------ Material provided

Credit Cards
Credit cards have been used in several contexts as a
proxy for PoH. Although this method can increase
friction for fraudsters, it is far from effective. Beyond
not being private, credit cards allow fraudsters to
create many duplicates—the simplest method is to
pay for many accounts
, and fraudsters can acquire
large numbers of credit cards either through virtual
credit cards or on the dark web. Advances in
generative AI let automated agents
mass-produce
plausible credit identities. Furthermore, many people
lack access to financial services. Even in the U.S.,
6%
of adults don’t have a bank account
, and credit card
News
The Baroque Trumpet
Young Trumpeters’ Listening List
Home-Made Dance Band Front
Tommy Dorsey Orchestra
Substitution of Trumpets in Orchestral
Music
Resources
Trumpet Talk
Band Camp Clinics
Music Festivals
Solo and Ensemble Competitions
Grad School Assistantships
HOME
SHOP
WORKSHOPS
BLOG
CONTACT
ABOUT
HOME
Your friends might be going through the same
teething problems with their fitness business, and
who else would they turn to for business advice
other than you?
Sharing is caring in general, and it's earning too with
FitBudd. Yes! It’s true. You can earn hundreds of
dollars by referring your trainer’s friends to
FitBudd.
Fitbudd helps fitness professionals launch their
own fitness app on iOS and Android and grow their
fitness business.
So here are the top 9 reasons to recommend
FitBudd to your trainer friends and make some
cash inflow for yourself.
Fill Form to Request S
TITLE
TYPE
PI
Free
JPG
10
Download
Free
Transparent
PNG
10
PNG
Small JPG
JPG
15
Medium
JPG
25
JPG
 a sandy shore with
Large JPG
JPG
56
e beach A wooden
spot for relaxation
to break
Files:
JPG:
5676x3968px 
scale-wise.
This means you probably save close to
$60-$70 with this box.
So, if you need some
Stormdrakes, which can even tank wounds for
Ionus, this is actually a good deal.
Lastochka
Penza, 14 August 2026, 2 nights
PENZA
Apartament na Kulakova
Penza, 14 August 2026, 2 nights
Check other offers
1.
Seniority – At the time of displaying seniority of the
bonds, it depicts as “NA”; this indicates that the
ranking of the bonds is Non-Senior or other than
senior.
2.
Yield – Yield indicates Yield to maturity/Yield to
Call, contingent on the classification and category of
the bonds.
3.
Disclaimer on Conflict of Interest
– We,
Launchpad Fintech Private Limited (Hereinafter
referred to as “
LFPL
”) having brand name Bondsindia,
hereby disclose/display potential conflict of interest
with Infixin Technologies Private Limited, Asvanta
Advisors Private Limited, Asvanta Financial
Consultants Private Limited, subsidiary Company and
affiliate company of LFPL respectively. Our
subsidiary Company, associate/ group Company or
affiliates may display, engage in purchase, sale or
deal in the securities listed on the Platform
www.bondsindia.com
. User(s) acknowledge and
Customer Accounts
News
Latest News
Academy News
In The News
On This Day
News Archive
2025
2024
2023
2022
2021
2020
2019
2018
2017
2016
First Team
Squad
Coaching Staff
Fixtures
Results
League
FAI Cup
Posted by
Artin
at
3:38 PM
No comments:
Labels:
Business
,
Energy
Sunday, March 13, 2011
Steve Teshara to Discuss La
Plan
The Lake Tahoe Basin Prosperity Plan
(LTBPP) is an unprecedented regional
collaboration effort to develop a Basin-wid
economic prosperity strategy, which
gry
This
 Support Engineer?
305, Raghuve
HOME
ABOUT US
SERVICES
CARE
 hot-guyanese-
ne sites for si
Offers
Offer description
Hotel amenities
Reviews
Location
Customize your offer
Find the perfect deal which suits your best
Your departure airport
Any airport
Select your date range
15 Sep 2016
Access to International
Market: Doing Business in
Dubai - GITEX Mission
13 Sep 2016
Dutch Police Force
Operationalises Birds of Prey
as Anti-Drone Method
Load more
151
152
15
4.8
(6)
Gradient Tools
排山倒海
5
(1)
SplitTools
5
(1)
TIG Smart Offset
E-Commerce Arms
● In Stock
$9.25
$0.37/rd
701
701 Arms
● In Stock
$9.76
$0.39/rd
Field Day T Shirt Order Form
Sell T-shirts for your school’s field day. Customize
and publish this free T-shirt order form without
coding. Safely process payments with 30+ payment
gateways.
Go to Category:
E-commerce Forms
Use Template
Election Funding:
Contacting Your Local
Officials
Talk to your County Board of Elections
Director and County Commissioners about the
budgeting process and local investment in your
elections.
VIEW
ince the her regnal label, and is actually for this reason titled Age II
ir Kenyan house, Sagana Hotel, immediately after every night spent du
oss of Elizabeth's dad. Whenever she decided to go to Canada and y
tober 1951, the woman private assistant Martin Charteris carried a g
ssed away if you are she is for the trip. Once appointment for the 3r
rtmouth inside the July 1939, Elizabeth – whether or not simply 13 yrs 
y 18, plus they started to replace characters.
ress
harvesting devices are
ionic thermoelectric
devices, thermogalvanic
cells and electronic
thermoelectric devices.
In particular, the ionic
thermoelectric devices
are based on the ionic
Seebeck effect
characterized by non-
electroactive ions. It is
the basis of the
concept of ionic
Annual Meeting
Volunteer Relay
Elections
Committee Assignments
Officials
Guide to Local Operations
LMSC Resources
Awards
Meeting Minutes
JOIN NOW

------------

#### [Action item]
Look through the entries above. Extract each line with the word "they".

#### [Problem solution]
who else would they turn to for business advice
y 18, plus they started to replace characters.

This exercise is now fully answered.